Hollywood actress and producer Angela Landis stars in Boned, a new indie comedy written and directed by Bizarro novelist Laura Lee Bahr. In the film, Landis plays a struggling actress named Samantha Marlow who walks dogs to pay the bills. After accidentally denting the door on an attractive doctor's SUV, she is swept into a plot full of violent dog-nappers, gothic bondage cultists and starving actors who are in denial, and they all conspire to topple the unsinkable Samantha.
Landis herself enjoyed acting like a starving actor and working with her dog on set. She'll be in attendance when the film premieres at Mission Theatre on January 2.
Willamette Week: How do you balance being the lead and producing the film at the same time?
Angela Landis: Since I've produced so many smaller projects and web series, I kind of knew what I was doing. One tricky moment in particular was when we were tied up during the finale scene. I think the caterer needed a check. I'm in the middle of screaming and yelling and crying, and I'm all tied up, and they had to come in and untie my hands so that I could sign a check—and then get tied up again. That was pretty funny, awkward and weird.
WW: Was it fun to purposely act badly in the acting classes?

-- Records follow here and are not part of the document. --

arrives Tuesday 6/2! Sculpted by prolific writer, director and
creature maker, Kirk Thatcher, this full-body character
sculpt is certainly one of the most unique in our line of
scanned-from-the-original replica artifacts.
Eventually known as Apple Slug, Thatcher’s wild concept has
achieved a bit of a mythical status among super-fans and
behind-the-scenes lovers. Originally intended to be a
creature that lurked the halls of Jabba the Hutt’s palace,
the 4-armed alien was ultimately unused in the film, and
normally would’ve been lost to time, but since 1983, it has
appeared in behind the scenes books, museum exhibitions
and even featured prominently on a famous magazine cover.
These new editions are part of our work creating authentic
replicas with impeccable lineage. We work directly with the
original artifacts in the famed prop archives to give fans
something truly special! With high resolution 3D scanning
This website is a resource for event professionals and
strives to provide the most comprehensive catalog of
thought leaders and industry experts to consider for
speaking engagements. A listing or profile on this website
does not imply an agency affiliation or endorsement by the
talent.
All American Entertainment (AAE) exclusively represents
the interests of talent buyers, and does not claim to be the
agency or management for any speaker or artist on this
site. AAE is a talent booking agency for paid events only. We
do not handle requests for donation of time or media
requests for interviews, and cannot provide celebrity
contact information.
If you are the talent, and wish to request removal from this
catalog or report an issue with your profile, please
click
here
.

AL: Yes, yes, it was. [Director] Laura [Lee Bahr] and I talked about that a lot ahead of time. It definitely had to be a different style than Samantha day-to-day. In a lot of acting classes you see bad acting and that indulgent, over the top stuff. So it was fun to get to do it on purpose.
WW: Your character Samantha is not a romantic. How was portraying somebody whose final line in the movie is more about a dog's love being unconditional and that she's incapable of that as a human?

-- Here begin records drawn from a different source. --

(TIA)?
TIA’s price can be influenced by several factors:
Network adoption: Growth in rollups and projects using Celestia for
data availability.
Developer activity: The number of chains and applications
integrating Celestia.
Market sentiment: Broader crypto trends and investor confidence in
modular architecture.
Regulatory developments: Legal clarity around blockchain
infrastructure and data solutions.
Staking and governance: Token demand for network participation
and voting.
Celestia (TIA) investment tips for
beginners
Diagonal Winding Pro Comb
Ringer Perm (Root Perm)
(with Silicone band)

AL: That actually was sort of a challenge. I don't know that I would call myself a romantic, but I definitely believe that people can love in a way different from what Samantha did. I love animals as well, so I think I just tried to focus on that. That dog was my own dog, which I think helped.
WW: The tone of the film seems to shift constantly. One moment you're crying on camera and the next you're being jabbed from behind with an Oscar.
AL: It definitely was Laura's intention to have it shift and reflect what life in Hollywood is like. The ridiculous things that are thrown at you all the time are so varied. You just have to roll with it. That was partly her intention with the story; it's such a weird world here. "Hollyweird," we're calling it now.
I think just working with Laura has been so amazing because she definitely—just like Samantha—still follows her heart. I think that's what drew me and Laura together. That's what drew out these wonderful characters. It's just staying true to yourself. And it's definitely very hard in Hollywood to do that.
SEE IT: Boned shows at Mission Theater, 1624 NW Glisan. 6:30 and 9:30 pm, Saturday, Jan. 2. $4.